There's so much more going on in an actual production situation than merely recording stuff and then playing it back. In reality, people do all kinds of crazy shit with audio, and recording quality is only a part of the picture.
So what does that mean? That all projects should be rendered at 192kHz but all audio be recorded at 88.2 for optimum audio quality?

anamexis
Posts: 582
Joined: Sat Dec 18, 2004 9:43 pm
Location: Oakland

Re: Should I use 44.1kHz or 88.2kHz sampling rate?

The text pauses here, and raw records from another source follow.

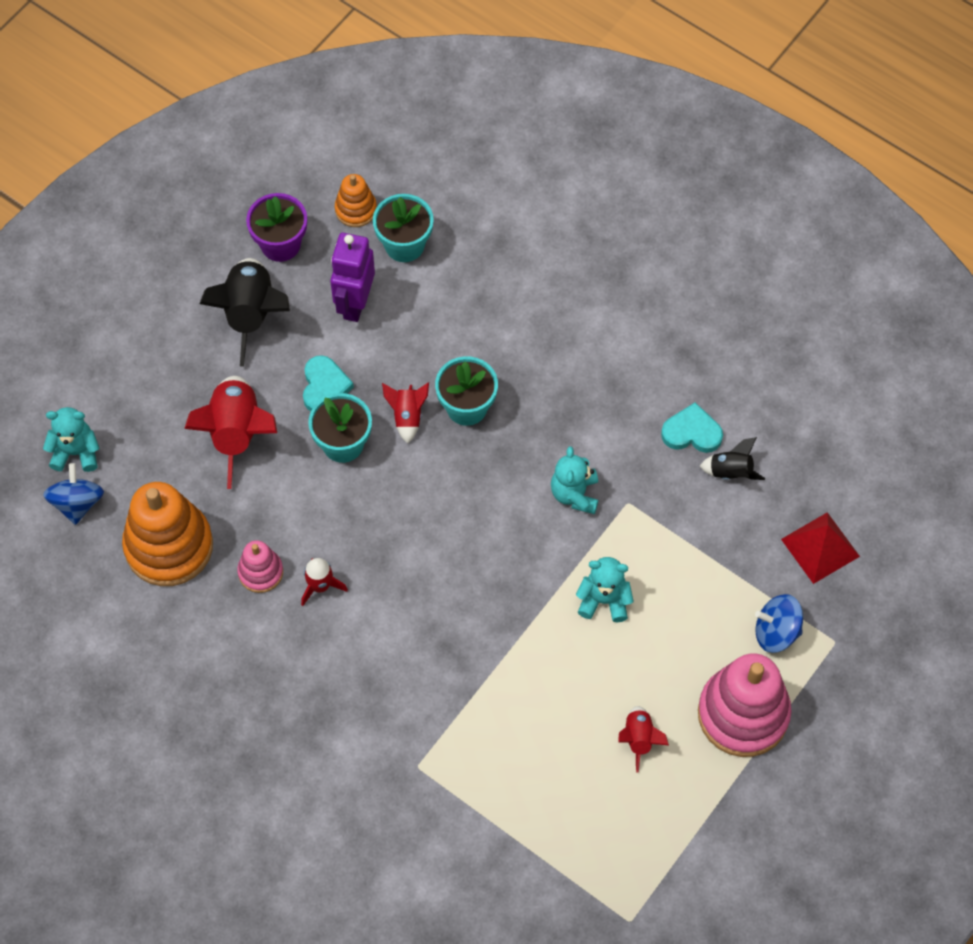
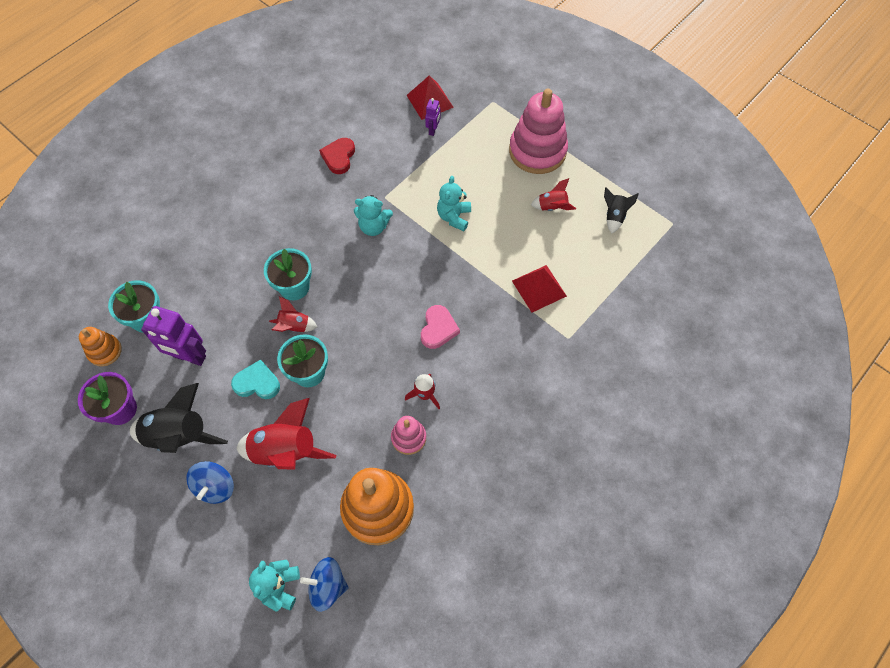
camera: 85 degrees left, 0 degrees up
(418, 594) = (438, 329): none -> pink heart
(494, 724) = (539, 288): none -> red pyramid
(692, 432) = (339, 157): turquoise heart -> red heart
(731, 472) = (371, 140): black rocket -> black rocket (614, 216)
(762, 558) = (433, 130): none -> purple robot
(776, 632) = (484, 129): blue spinning top -> blue spinning top (215, 487)

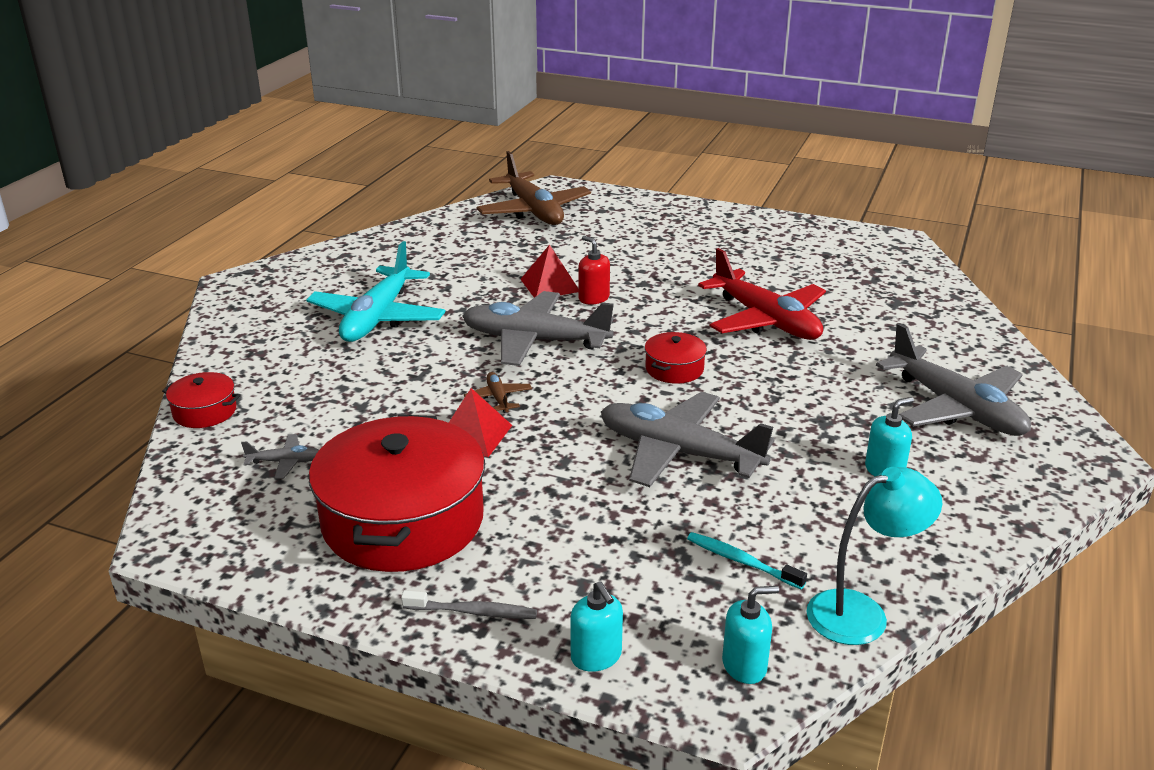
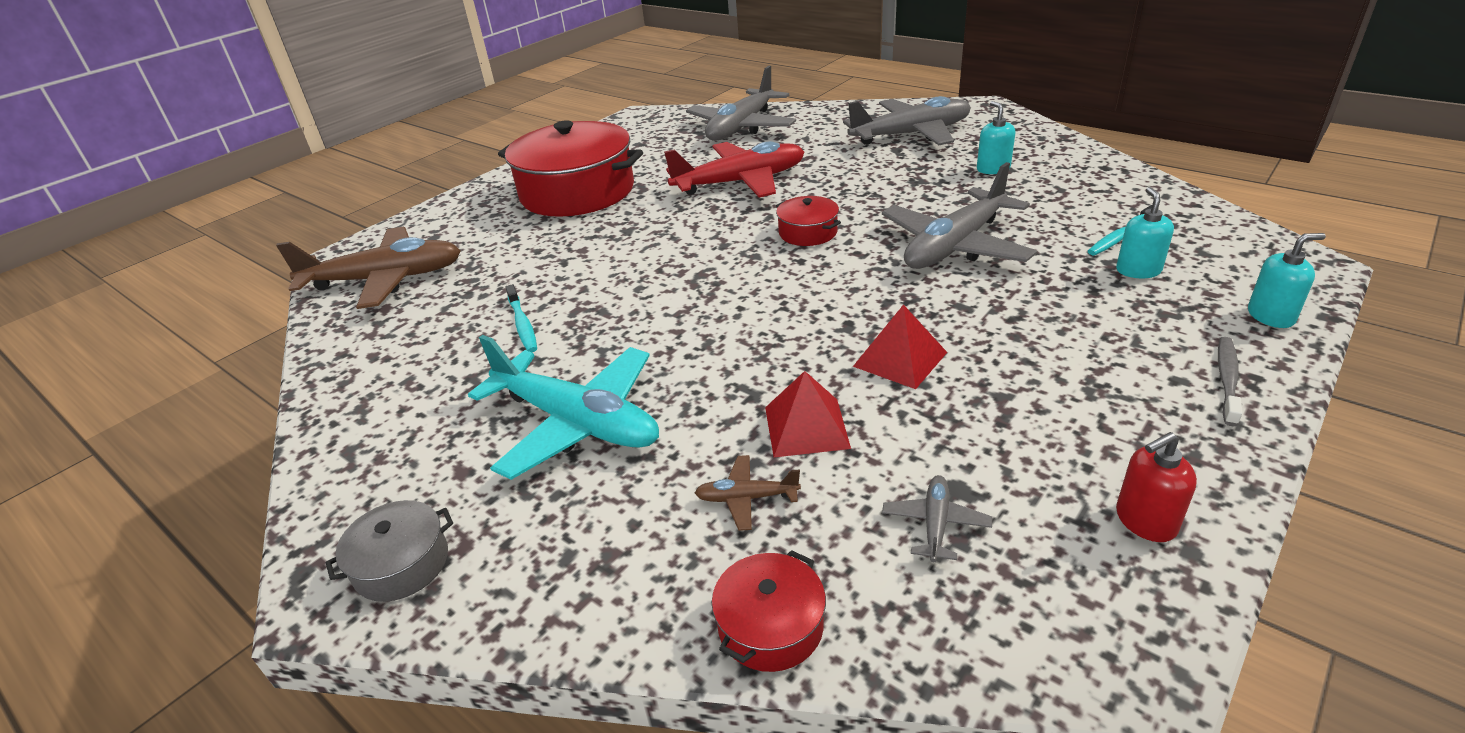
camera: 70 degrees left, 5 degrees up
(254, 295) = (401, 564): none -> grey pot
(403, 521) = (1071, 420): red pot -> red pot (577, 192)
(487, 273) = (523, 325): none -> turquoise toothbrush
(498, 398) = (827, 337): brown plane -> brown plane (746, 498)
(534, 340) = (711, 304): grey plane -> grey plane (741, 127)
(550, 285) = (588, 284): red pyramid -> red pyramid (806, 427)
(593, 298) = (639, 260): red soap dispenser -> red soap dispenser (1145, 521)
(744, 665) = (1256, 252): turquoise soap dispenser -> turquoise soap dispenser (1138, 270)
(861, 613) = (1177, 201): turquoise lamp -> none

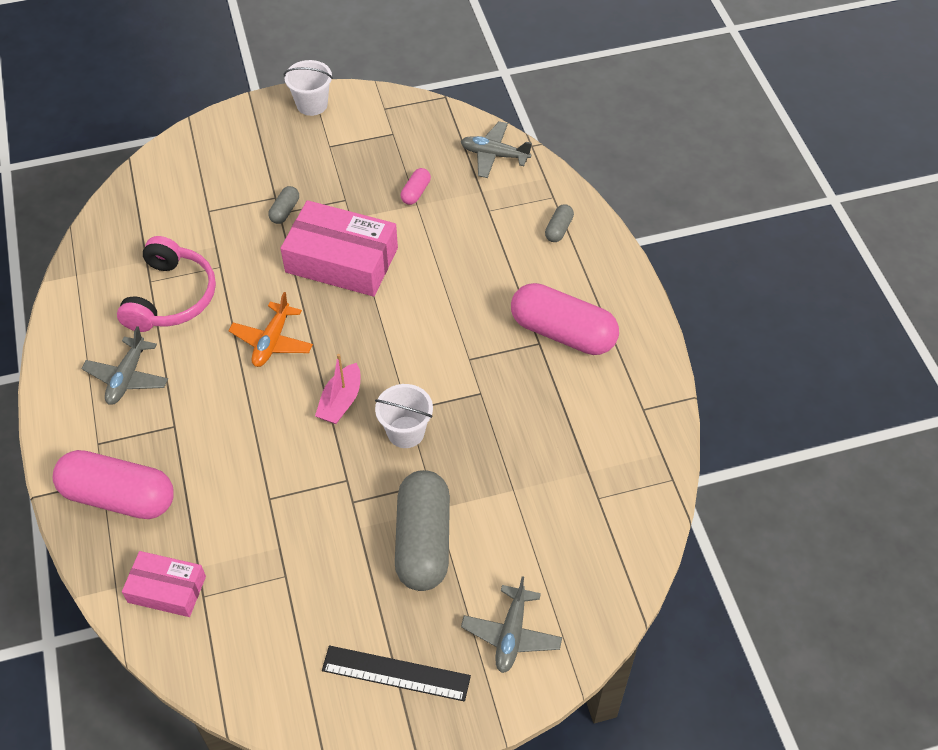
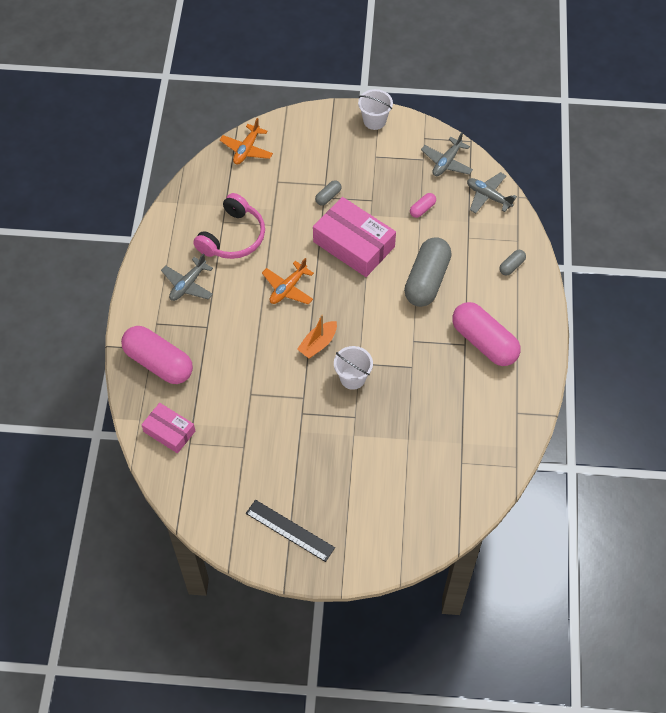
camera: 20 degrees right, 5 degrees up
(152, 182) = (247, 149): none -> orange plane
(340, 401) = (318, 344): pink boat -> orange boat
(423, 541) = (337, 453): grey capsule -> grey capsule (427, 280)
(511, 634) = (370, 531): grey plane -> grey plane (446, 162)

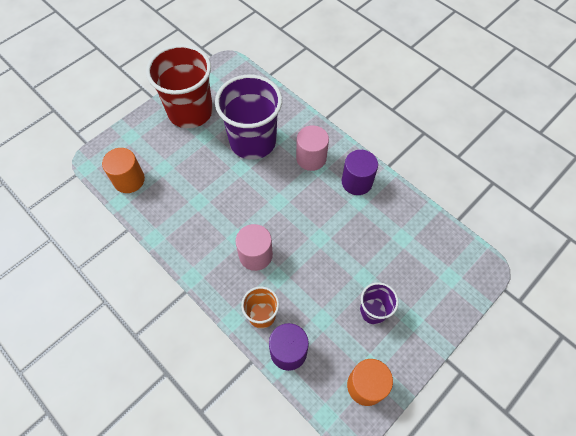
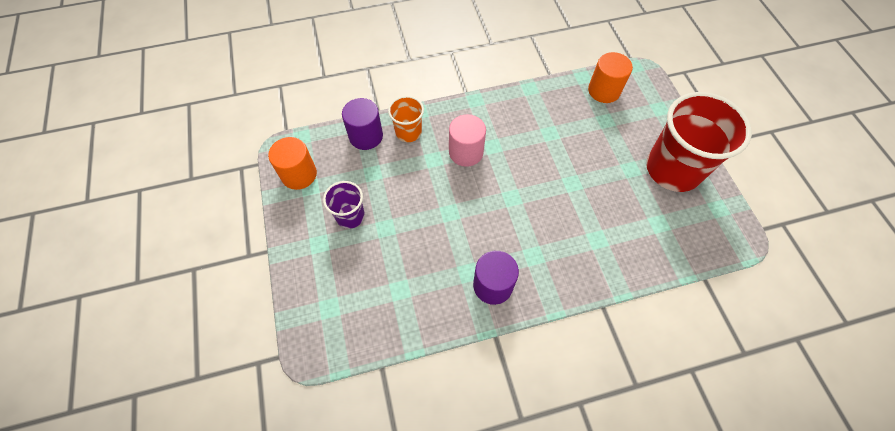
camera: 120 degrees right, 0 degrees up
(253, 141) = (602, 209): purple cup -> none
(311, 158) = (550, 256): pink cylinder -> none

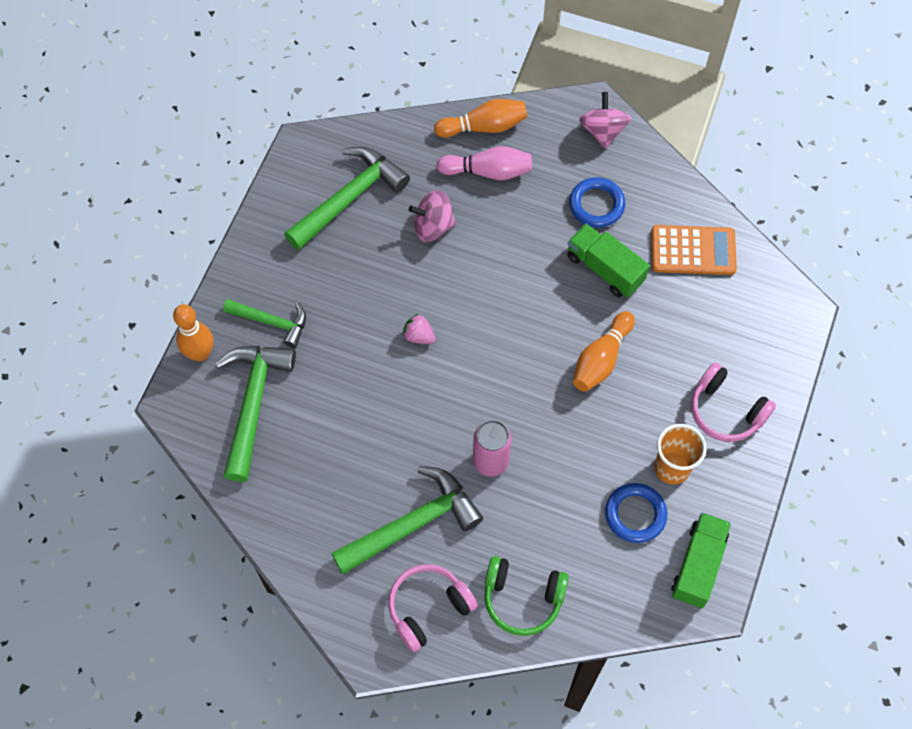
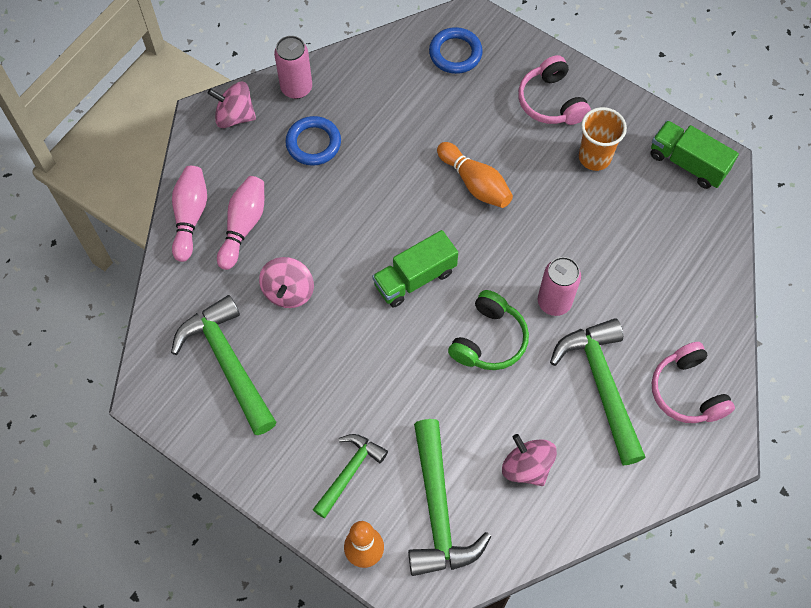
camera: 75 degrees left, 0 degrees up
(253, 404) = (438, 510): green hammer -> green hammer turned 120 degrees counterclockwise
(312, 471) = (526, 467): none -> pink spinning top
(419, 336) = (406, 333): pink strawberry -> none
(484, 127) = (190, 217): orange bowling pin -> pink bowling pin
(522, 598) = (692, 309): green headphones -> green headphones (489, 340)
(605, 269) = (383, 155): green truck -> green truck (415, 278)
(635, 514) = (631, 198): blue ring -> blue ring (455, 53)
(653, 173) = (296, 88): none -> pink can
(693, 251) = (387, 80): orange calculator -> none
(725, 411) = (551, 101): pink headphones -> pink headphones turned 105 degrees clockwise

Post by anamexis » Sun Mar 17, 2013 1:20 am

RhinoInRio wrote: The sampling rate derived from the "old days" when disk space was scarce. CD's would only have half the amount of audio if they were in 88.2. It became a standard with the thought that the human ear can not (at a certain age) hear frequencies higher than 22kHz. Doubling the kHz to 44.1 gave it a 'headroom' of double that.
Just a quick point of clarification: the maximum frequency that can be represented by a sample rate is half the sampling rate.

Doubling to 44.1 kHz wasn't to give 'headroom,' it was so that a maximum frequency of 22.05 kHz could be represented, roughly equal to the upper limit of human hearing.